_WHAT TO PRODUCE:_
Among the lines of the records, find all that carry the word "linecap" and copy them.

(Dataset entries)
########################################
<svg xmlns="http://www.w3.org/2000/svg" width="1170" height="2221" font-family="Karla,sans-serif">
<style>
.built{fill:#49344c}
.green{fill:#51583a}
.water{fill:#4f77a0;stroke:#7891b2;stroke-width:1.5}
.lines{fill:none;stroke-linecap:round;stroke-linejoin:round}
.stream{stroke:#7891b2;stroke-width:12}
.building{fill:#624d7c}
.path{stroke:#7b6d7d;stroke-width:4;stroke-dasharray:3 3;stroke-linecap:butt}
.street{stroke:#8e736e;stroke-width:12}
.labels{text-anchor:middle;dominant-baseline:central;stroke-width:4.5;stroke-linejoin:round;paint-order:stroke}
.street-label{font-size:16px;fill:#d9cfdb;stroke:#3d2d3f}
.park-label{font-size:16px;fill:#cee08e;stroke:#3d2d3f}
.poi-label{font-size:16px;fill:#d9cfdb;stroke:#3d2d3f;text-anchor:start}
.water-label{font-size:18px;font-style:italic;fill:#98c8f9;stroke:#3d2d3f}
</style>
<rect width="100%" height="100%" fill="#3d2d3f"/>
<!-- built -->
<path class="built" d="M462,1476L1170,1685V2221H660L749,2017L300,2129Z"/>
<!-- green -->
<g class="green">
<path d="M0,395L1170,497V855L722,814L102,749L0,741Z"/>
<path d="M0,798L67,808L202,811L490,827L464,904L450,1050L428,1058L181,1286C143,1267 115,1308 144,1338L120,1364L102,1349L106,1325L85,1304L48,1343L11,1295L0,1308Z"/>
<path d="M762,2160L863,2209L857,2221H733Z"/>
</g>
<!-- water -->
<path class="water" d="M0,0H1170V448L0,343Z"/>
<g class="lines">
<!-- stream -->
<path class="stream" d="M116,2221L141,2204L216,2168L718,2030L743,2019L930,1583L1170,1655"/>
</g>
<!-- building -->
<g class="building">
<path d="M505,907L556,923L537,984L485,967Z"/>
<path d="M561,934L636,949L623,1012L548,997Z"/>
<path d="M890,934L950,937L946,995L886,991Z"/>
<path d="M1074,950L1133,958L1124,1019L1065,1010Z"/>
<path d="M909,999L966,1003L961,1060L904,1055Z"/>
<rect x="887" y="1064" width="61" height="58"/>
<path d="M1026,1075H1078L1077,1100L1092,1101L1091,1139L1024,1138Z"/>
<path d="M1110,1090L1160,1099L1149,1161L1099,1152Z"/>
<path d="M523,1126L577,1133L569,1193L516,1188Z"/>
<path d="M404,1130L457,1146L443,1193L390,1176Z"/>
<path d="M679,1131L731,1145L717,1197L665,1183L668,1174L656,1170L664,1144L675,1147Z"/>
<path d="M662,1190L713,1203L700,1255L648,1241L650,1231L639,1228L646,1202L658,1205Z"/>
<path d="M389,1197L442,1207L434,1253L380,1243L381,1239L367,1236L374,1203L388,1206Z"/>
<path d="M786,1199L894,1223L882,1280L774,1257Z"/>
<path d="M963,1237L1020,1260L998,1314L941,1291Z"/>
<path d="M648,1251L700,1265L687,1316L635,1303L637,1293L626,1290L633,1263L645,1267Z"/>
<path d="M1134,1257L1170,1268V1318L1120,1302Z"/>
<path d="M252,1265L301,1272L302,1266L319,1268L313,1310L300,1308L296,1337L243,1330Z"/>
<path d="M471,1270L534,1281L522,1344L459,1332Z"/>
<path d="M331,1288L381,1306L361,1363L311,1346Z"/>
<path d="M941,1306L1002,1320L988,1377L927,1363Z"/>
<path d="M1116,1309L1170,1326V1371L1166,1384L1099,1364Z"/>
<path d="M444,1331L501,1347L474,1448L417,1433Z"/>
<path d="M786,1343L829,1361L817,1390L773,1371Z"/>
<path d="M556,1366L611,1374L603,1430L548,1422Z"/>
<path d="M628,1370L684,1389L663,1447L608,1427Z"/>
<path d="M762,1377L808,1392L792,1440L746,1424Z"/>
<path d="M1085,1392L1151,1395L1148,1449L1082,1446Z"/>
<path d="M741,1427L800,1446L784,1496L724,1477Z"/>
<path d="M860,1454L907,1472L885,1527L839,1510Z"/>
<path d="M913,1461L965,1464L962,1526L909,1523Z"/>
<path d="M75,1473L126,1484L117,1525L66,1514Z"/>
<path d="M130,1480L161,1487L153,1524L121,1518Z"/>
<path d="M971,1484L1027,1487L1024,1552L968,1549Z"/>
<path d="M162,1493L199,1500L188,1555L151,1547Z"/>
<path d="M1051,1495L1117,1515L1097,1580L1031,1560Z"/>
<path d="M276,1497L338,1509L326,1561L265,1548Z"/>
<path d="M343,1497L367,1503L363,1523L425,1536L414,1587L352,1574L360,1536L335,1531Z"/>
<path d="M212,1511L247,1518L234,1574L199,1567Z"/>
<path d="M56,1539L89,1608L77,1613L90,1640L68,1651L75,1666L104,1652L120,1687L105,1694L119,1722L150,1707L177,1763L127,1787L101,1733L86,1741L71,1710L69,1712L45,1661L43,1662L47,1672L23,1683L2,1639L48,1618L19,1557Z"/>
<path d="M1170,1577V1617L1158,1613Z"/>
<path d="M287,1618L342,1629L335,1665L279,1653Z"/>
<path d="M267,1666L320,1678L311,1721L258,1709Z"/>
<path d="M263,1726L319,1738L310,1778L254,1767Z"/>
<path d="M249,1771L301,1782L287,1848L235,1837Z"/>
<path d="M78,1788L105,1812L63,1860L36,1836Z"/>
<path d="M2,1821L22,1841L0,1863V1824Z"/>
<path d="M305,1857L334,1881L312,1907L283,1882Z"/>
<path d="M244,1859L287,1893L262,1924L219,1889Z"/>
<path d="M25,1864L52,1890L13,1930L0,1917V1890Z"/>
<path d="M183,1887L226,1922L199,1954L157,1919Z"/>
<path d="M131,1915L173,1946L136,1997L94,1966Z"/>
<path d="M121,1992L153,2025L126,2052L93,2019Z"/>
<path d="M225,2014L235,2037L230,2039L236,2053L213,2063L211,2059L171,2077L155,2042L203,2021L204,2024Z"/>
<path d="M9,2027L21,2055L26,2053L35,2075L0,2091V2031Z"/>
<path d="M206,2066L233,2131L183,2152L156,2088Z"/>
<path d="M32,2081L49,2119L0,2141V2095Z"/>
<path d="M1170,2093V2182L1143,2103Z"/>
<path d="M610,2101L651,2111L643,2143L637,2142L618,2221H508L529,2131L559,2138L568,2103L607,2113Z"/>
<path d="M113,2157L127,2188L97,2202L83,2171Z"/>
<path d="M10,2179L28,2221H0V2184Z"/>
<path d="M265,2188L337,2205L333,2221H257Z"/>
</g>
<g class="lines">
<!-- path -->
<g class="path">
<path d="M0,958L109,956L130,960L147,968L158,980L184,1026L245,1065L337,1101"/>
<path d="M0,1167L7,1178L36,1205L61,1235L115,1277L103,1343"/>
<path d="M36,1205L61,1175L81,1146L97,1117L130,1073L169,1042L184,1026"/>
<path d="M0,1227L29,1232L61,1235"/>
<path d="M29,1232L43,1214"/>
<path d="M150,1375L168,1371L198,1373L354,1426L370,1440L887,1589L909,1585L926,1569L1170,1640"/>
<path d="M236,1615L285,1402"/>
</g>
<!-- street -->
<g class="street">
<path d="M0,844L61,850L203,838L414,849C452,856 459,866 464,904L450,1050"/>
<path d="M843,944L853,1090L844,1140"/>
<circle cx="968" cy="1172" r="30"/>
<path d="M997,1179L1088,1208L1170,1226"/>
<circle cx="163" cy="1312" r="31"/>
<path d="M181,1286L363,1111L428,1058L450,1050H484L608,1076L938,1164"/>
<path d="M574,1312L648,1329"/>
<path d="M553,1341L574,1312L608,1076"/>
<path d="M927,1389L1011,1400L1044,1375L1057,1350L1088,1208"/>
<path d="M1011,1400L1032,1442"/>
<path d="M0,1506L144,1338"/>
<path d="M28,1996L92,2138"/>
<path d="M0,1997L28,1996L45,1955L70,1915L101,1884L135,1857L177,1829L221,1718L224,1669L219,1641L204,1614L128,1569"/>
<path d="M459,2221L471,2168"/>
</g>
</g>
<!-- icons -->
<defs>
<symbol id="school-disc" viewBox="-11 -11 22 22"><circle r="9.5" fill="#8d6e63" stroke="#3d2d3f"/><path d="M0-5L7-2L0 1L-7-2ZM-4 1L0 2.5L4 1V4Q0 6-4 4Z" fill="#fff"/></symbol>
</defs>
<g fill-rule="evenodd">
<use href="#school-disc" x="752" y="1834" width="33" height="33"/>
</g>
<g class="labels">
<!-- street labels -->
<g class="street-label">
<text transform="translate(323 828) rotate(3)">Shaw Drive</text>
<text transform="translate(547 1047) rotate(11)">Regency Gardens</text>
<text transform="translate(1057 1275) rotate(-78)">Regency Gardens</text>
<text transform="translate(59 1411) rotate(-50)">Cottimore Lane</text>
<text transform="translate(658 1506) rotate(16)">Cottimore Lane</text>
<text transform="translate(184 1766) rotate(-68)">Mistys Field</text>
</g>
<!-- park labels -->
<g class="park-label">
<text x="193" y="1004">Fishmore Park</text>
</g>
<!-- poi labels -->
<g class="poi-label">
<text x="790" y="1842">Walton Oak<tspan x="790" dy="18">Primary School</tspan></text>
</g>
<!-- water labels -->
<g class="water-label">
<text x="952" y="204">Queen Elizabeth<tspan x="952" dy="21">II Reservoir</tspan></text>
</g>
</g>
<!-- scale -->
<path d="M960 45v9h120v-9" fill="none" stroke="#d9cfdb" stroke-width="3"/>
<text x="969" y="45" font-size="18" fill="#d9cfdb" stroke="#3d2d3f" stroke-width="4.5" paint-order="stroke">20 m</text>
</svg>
########################################
_ANSWER FOR THE TASK:_
.lines{fill:none;stroke-linecap:round;stroke-linejoin:round}
.path{stroke:#7b6d7d;stroke-width:4;stroke-dasharray:3 3;stroke-linecap:butt}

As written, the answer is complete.